- Work to complete:
Extract, exactly as written, the line that contains "notepad: present [73,253,184,323]" and all lines after it through the end of the records. Omit pictures.

- Dataset records:
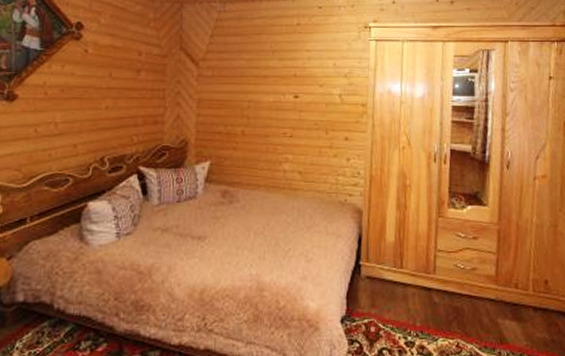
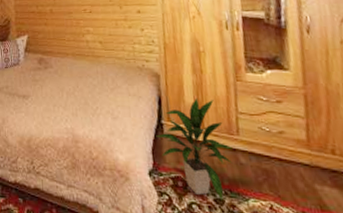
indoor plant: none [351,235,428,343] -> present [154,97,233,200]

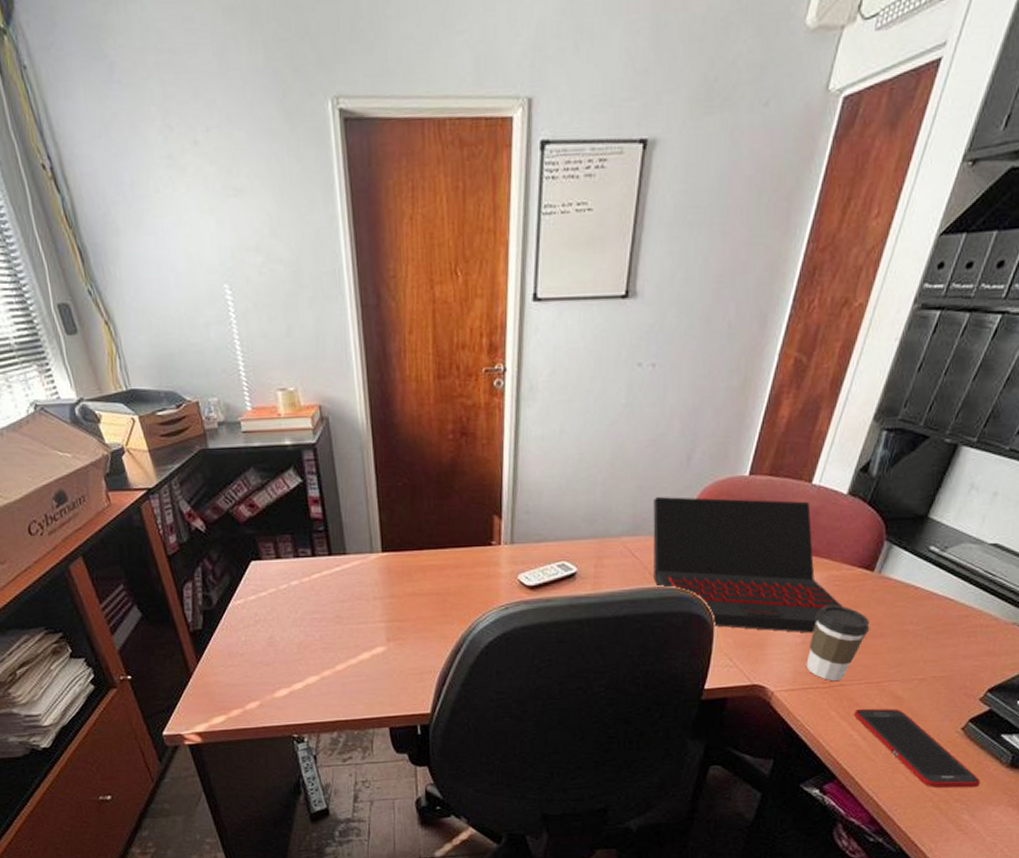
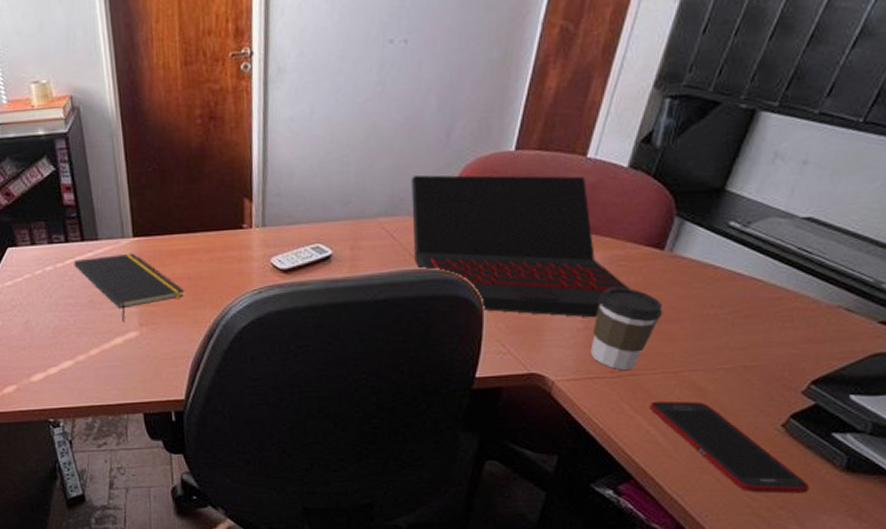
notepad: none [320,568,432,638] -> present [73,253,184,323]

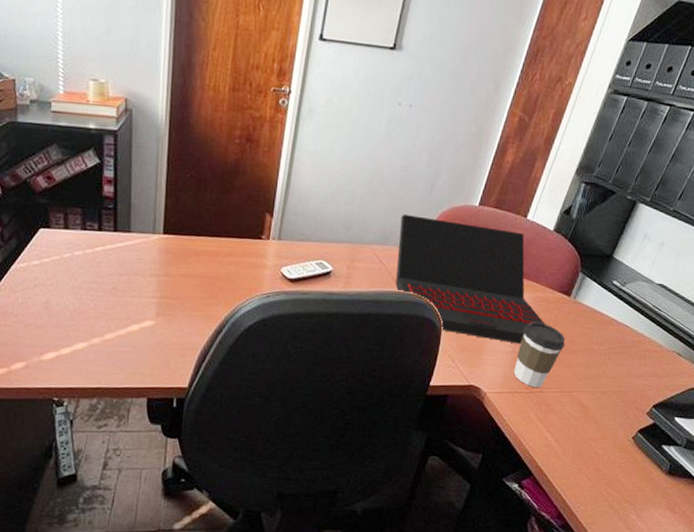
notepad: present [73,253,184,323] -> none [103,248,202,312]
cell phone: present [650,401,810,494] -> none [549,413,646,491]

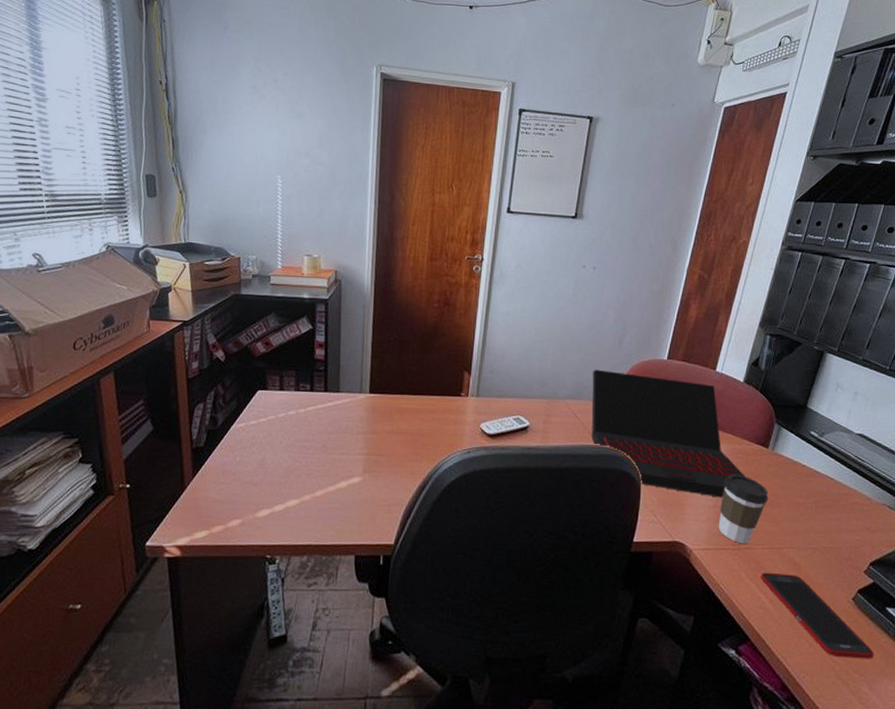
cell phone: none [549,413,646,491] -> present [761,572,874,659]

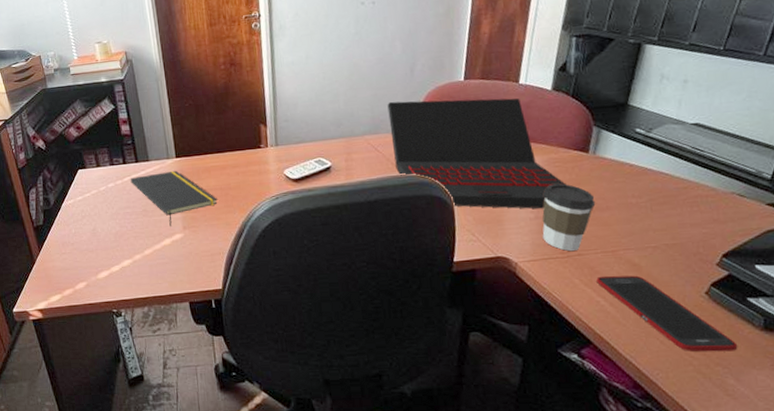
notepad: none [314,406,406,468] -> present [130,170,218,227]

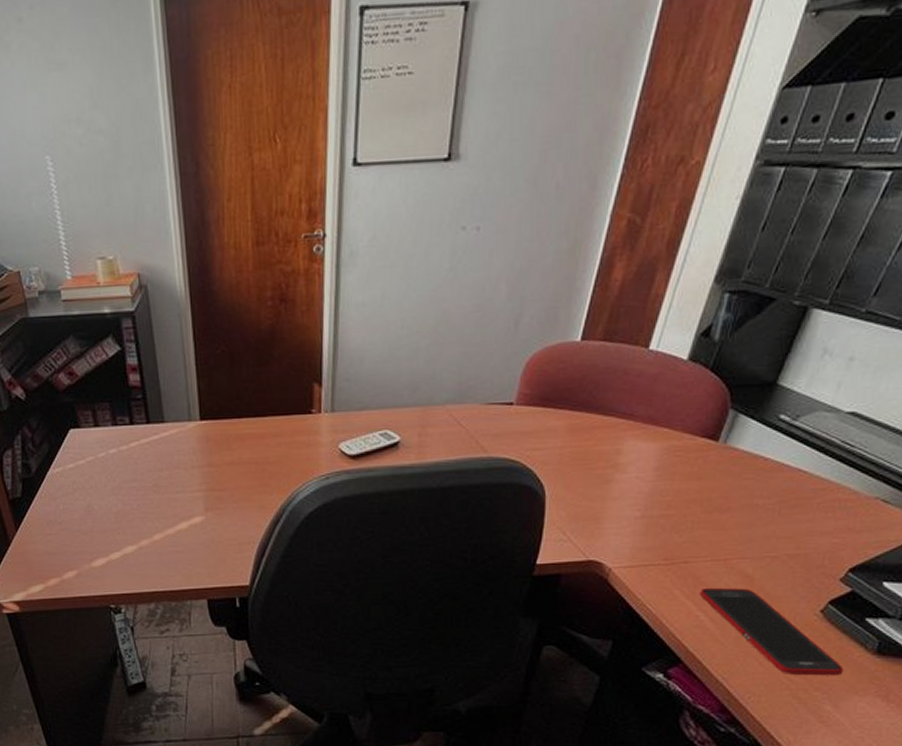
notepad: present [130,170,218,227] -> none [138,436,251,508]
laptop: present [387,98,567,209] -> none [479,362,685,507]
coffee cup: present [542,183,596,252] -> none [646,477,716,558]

- Solution to the problem:
notepad: present [73,253,184,323] -> none [103,248,202,312]
cell phone: present [650,401,810,494] -> none [549,413,646,491]

cell phone: none [549,413,646,491] -> present [761,572,874,659]

notepad: none [314,406,406,468] -> present [130,170,218,227]

notepad: present [130,170,218,227] -> none [138,436,251,508]
laptop: present [387,98,567,209] -> none [479,362,685,507]
coffee cup: present [542,183,596,252] -> none [646,477,716,558]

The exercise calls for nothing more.